The Ethnography of Collectible Miniature Game Storyworlds

Ethan Watrall and Patrick Shaw


In many of today's popular entertainment franchises (especially speculative fiction & fantasy), stories and characters unfold across multiple media channels and products. As Jenkins notes, the strength of transmedia storytelling lies in the fact that multiple texts are integrated into an overall narrative so large that it cannot be contained within a single medium. In its ideal form, a transmedia story speaks to the strengths of each individual media platform.

The inevitable question that must be asked is whether story products (video games, novels, movies, comics, etc.) that exist within a rich and compelling storyworld provide greater enjoyment for the audience than story products that do not. Is the creation of a storyworld (a process that both time consuming to create and to manage) a wise investment for storytellers (game designers, novelists, comic writers, etc.)? It is within the context of this question that the study presented herein was designed to explore the interaction (or lack thereof) that a player/reader/user has with the meta-storyworld in which the storytelling media that they are consuming is embedded.

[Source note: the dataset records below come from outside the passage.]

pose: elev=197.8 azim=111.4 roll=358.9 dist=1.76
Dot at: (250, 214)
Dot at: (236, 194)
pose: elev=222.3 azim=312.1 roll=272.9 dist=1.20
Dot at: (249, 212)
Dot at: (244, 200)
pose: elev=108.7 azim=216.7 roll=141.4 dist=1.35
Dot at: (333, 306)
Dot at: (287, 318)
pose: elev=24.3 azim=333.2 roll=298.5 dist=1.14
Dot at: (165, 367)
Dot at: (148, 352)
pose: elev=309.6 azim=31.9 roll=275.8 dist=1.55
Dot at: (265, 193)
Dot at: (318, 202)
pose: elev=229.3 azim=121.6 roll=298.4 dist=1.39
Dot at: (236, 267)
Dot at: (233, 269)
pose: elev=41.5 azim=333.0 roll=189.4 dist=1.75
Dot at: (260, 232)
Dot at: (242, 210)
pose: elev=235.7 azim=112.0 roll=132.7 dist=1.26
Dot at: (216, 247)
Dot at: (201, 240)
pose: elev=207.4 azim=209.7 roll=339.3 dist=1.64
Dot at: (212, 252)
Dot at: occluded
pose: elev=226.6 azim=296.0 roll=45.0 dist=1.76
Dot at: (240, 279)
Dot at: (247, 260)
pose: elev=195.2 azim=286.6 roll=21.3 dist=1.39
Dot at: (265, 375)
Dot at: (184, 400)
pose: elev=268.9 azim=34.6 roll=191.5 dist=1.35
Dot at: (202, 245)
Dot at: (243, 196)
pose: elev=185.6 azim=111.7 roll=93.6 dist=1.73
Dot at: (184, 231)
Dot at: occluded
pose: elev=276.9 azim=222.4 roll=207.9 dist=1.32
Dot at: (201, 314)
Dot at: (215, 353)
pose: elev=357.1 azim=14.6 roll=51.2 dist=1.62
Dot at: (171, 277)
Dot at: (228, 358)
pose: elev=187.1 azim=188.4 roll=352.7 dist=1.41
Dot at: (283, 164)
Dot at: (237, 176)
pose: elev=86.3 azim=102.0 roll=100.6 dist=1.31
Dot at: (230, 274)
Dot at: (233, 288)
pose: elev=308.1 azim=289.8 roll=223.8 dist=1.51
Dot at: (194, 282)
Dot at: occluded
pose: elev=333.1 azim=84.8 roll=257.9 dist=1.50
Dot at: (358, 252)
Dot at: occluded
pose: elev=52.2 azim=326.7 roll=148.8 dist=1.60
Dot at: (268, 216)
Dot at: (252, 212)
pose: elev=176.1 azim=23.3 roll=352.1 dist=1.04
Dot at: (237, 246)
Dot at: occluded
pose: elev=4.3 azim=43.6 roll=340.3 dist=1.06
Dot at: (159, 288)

Over the course of the research, the authors of this paper engaged in an ethnographic study of HeroClix players, a tabletop miniature role playing game. The game itself, which is published by WizKids Games, draws its gameplay mechanic, characters/miniatures, and gameplay scenarios primarily from the Marvel and DC comic book universes. As such, it provides an excellent opportunity to explore the impact (if any) that a rich and compelling storyworld, a hallmark of comic books (especially those highlighted in the HeroClix game itself), has on a player's entertainment experience.